(Dataset items)
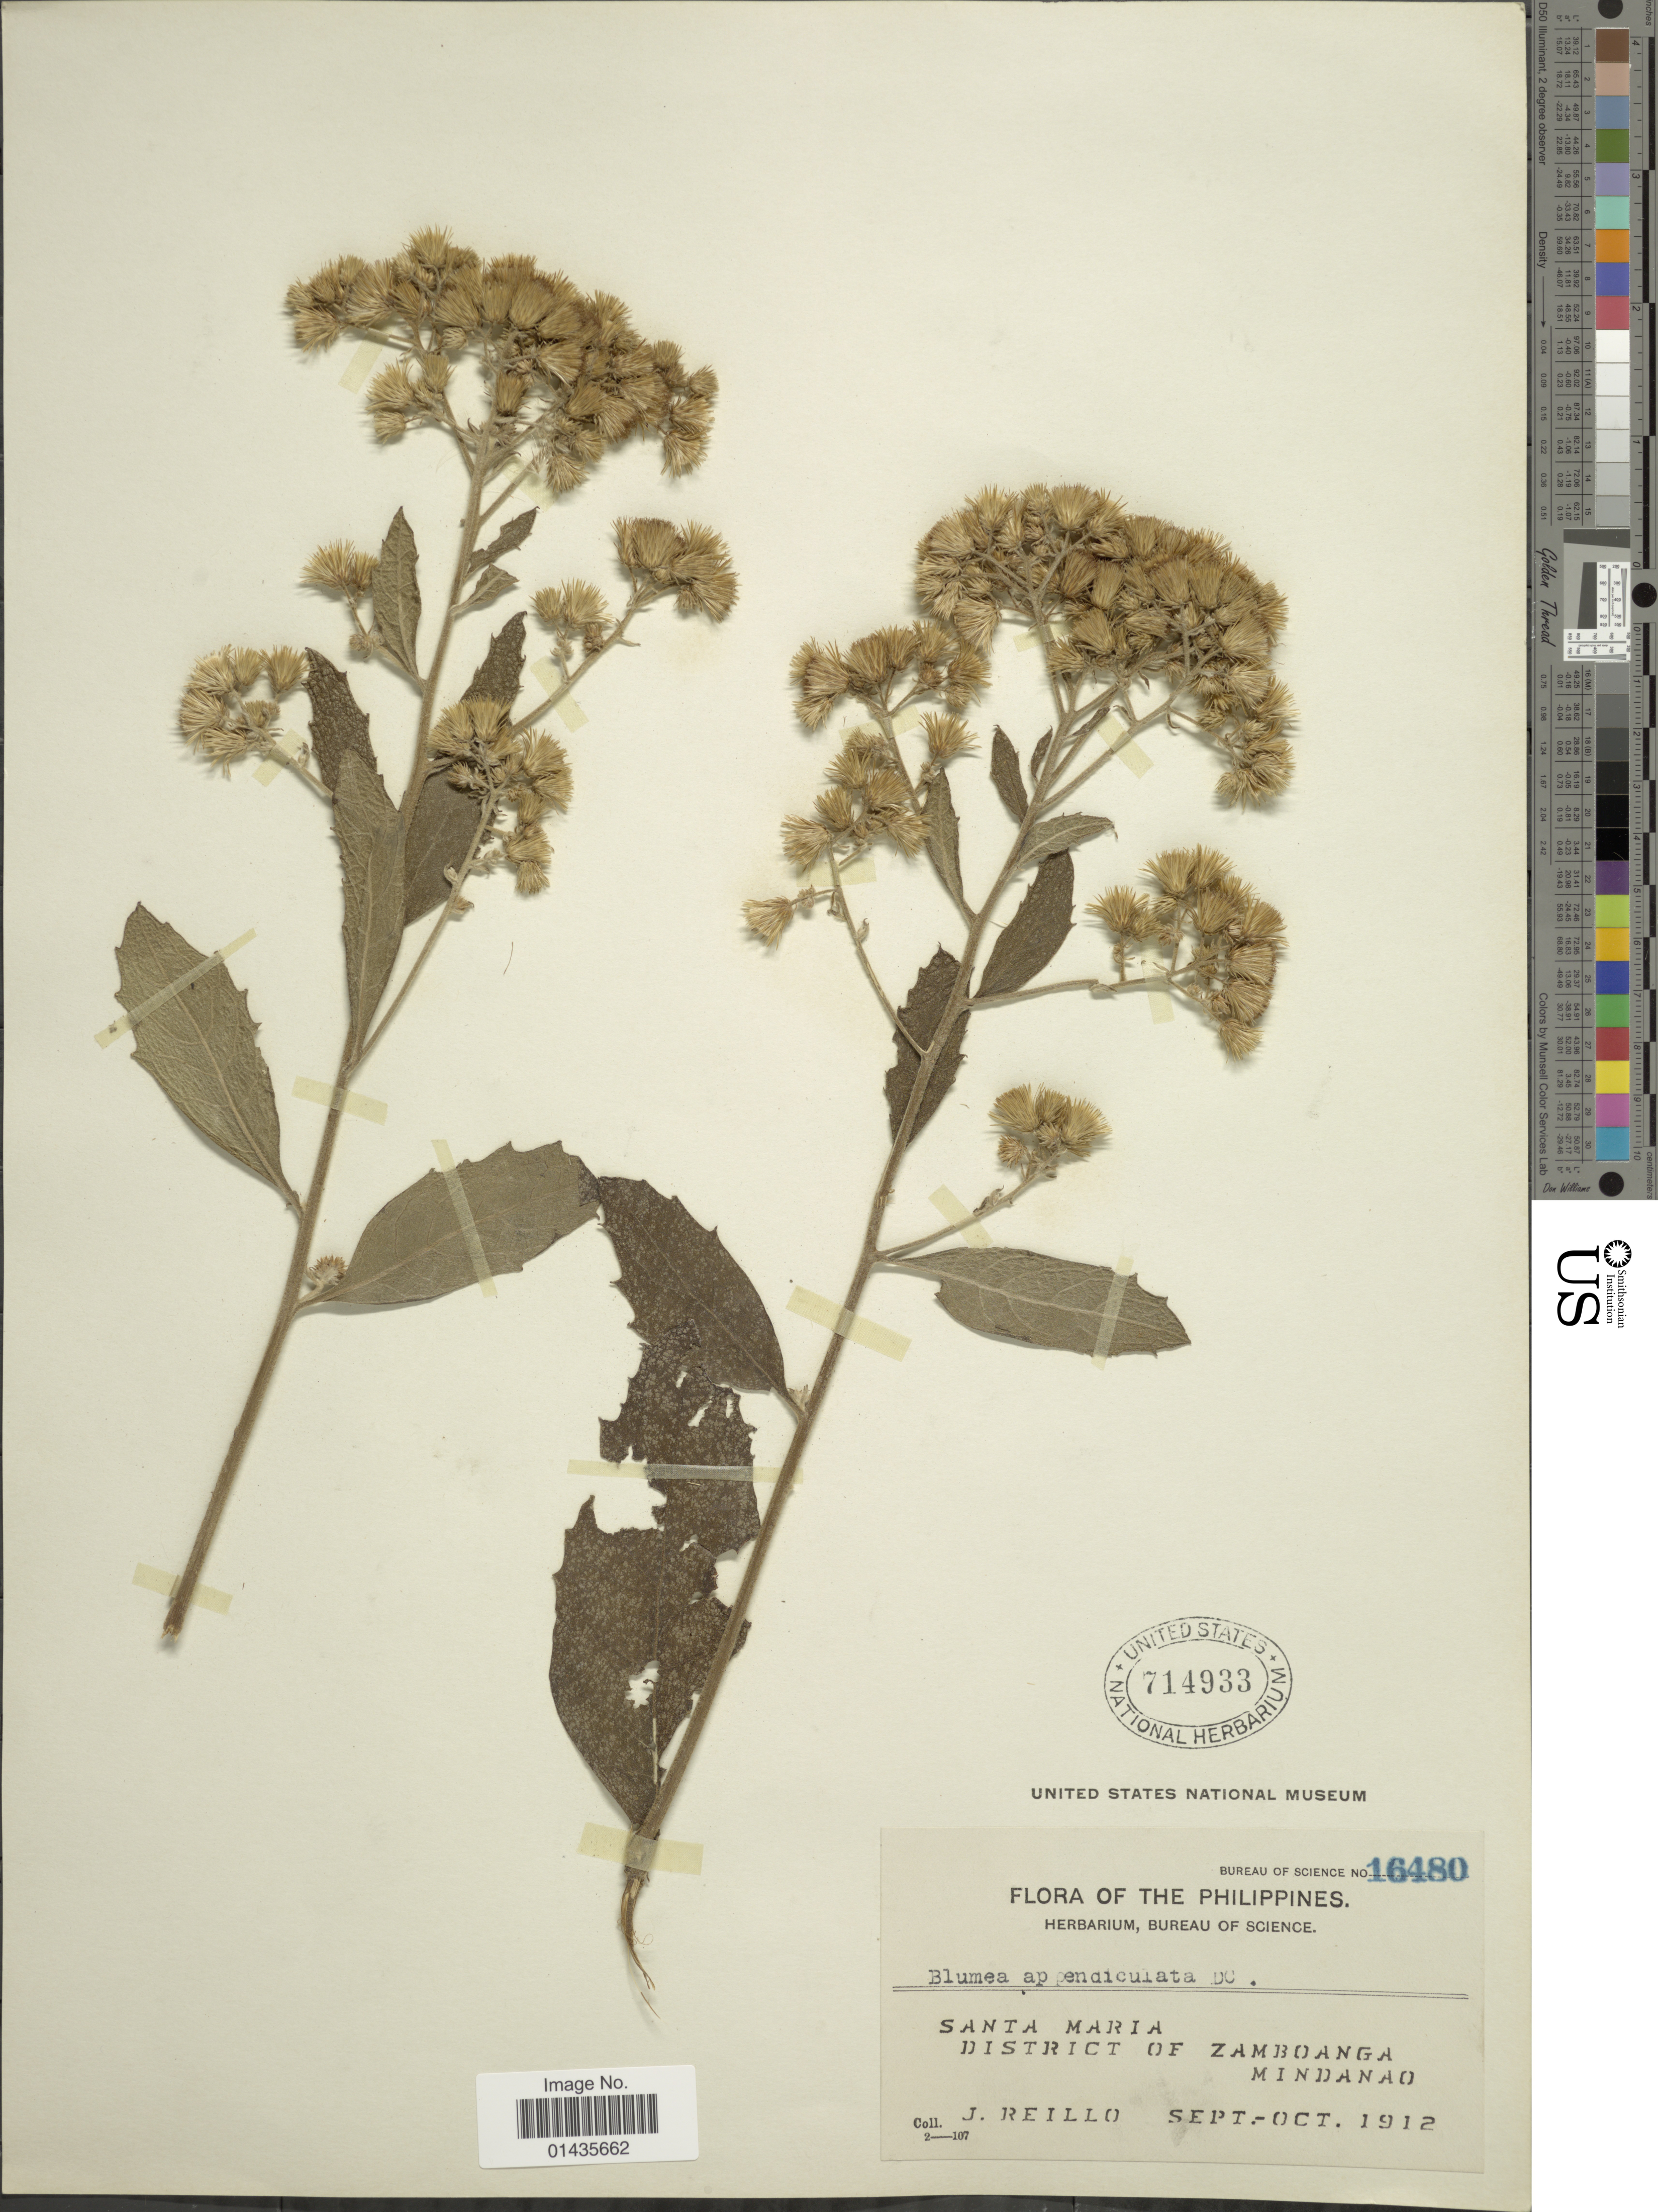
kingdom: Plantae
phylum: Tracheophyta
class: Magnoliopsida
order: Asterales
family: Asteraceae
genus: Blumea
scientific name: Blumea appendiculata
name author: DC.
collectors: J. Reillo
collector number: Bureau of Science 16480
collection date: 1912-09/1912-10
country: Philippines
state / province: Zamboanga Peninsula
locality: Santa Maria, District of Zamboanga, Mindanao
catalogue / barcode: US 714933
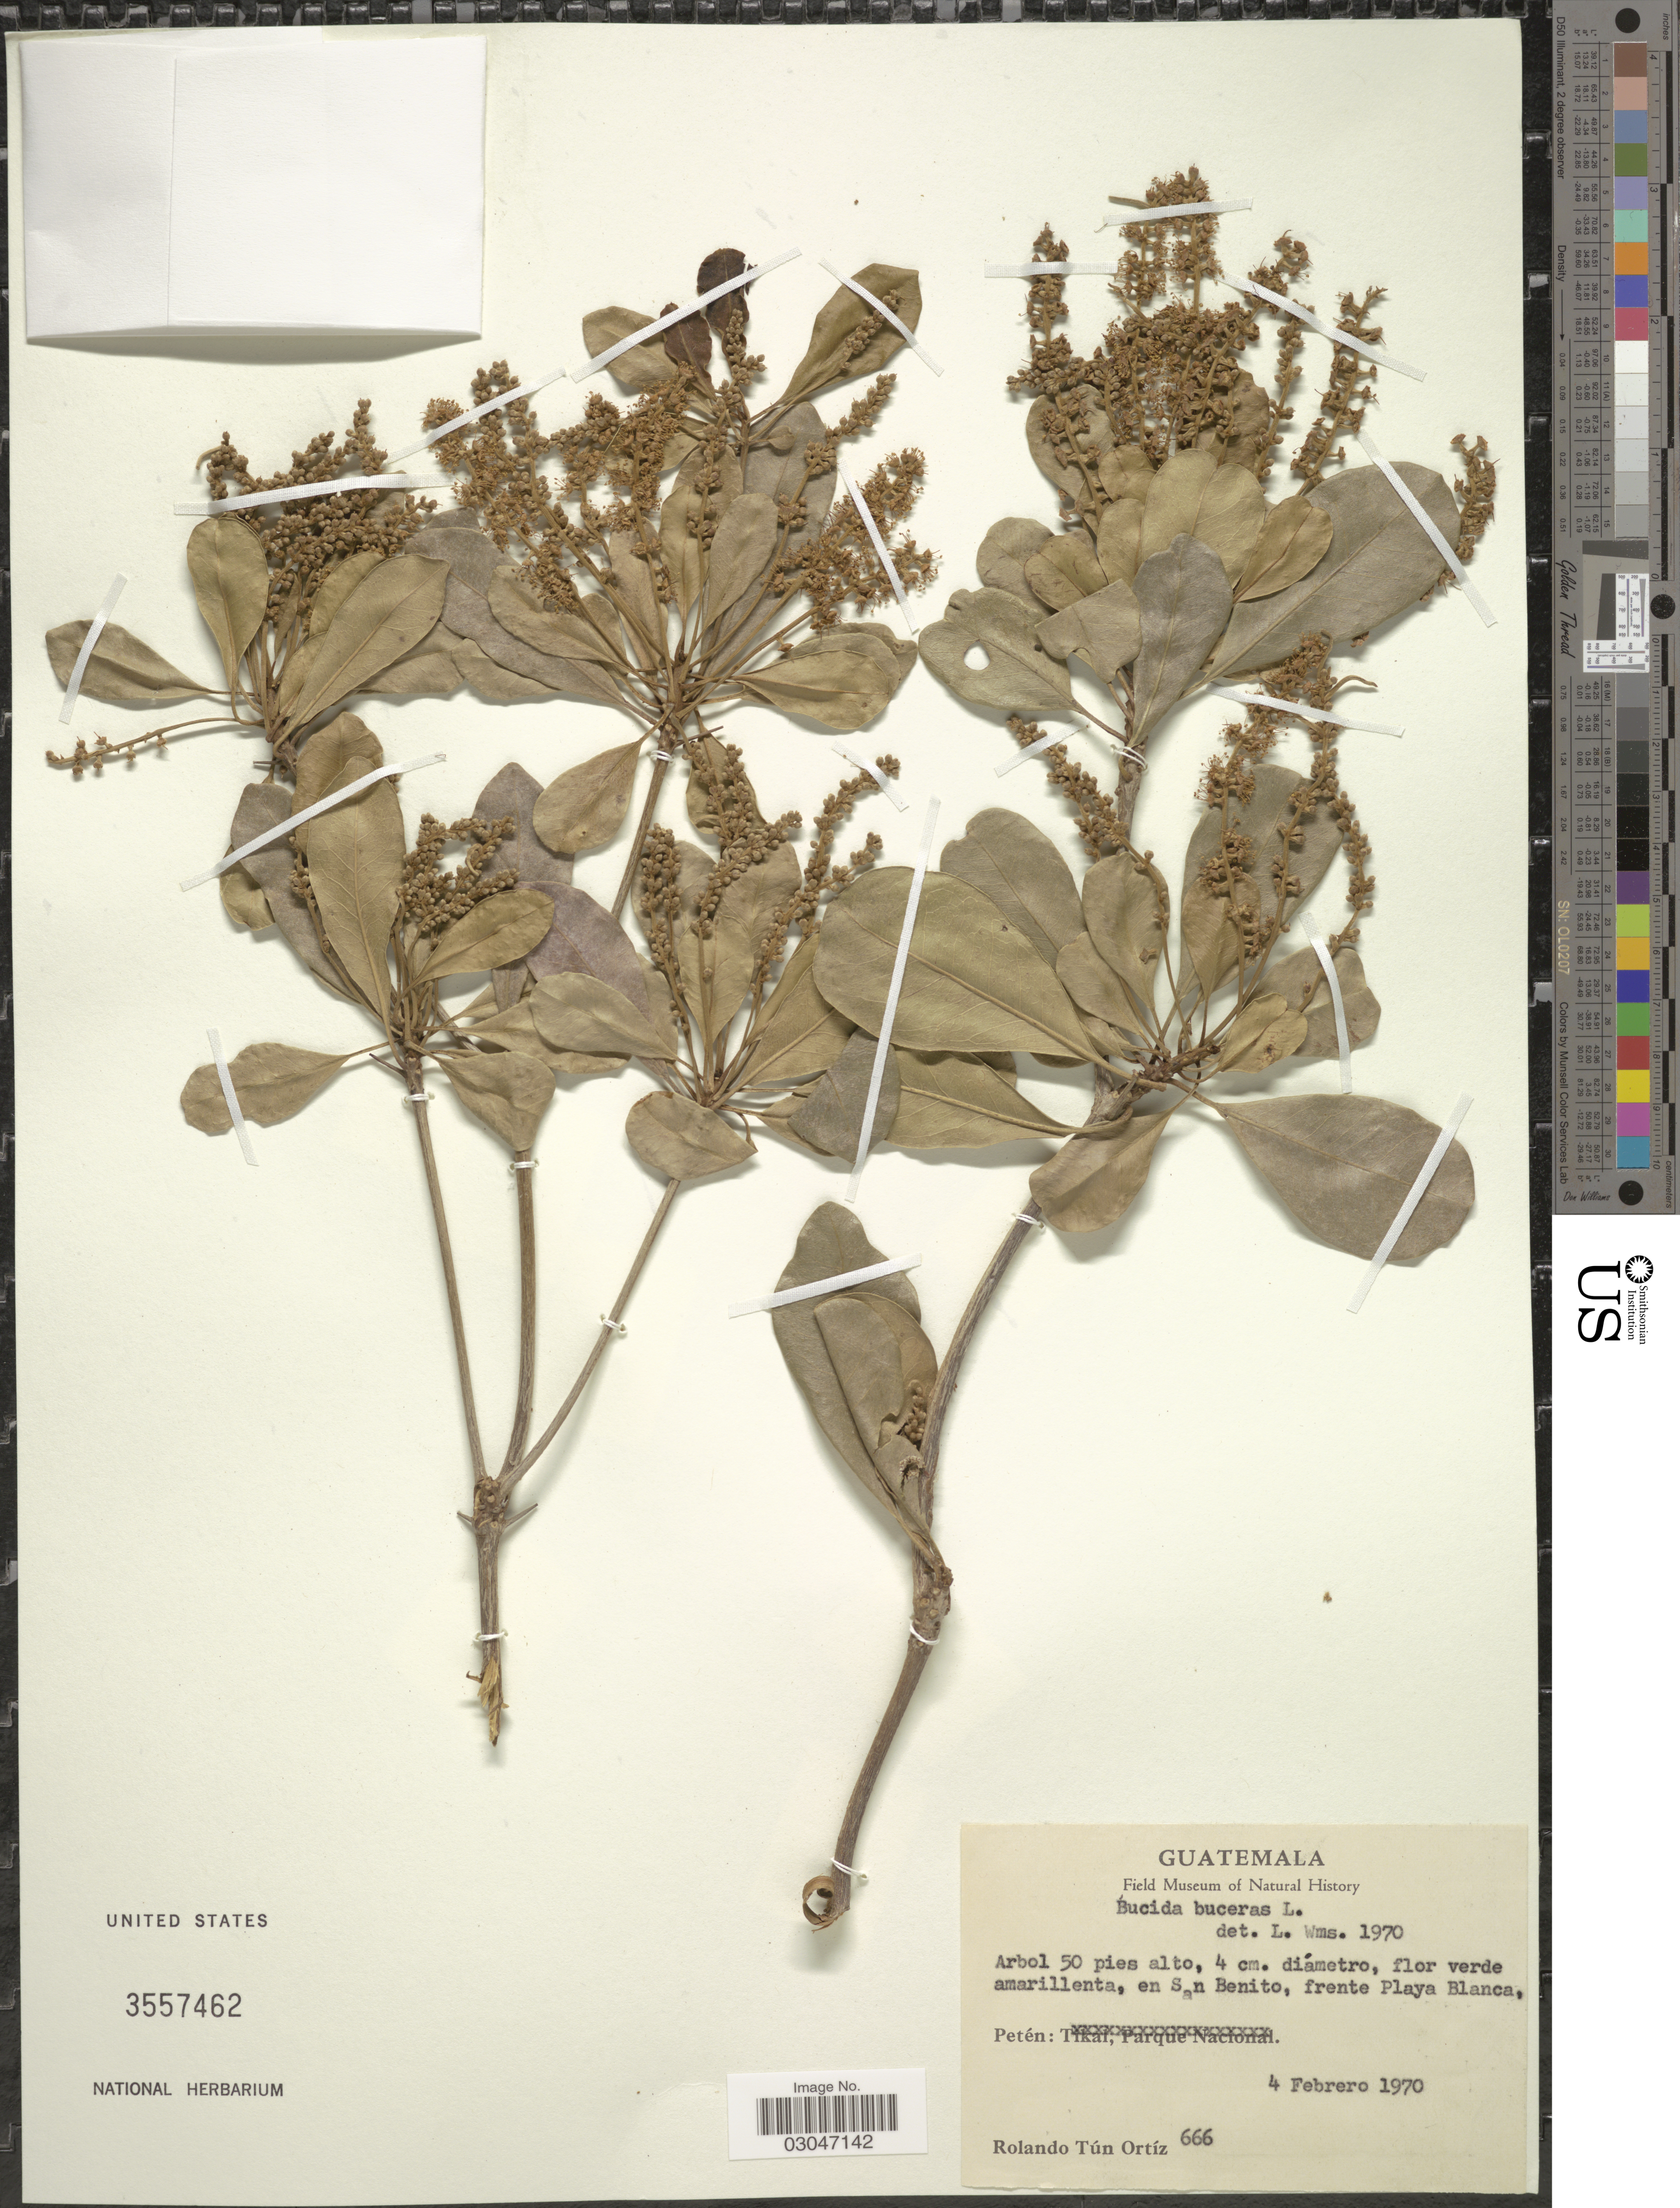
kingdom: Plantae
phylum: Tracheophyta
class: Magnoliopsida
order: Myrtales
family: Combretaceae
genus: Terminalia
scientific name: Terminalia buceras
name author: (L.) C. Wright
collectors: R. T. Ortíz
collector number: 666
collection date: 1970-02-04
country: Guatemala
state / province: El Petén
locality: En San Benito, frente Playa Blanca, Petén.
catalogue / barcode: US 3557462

• Your goal: Can you copy every line of the data above word for word, leaving out the pictures?

• Solution to the problem:
kingdom: Plantae
phylum: Tracheophyta
class: Magnoliopsida
order: Asterales
family: Asteraceae
genus: Blumea
scientific name: Blumea appendiculata
name author: DC.
collectors: J. Reillo
collector number: Bureau of Science 16480
collection date: 1912-09/1912-10
country: Philippines
state / province: Zamboanga Peninsula
locality: Santa Maria, District of Zamboanga, Mindanao
catalogue / barcode: US 714933
kingdom: Plantae
phylum: Tracheophyta
class: Magnoliopsida
order: Myrtales
family: Combretaceae
genus: Terminalia
scientific name: Terminalia buceras
name author: (L.) C. Wright
collectors: R. T. Ortíz
collector number: 666
collection date: 1970-02-04
country: Guatemala
state / province: El Petén
locality: En San Benito, frente Playa Blanca, Petén.
catalogue / barcode: US 3557462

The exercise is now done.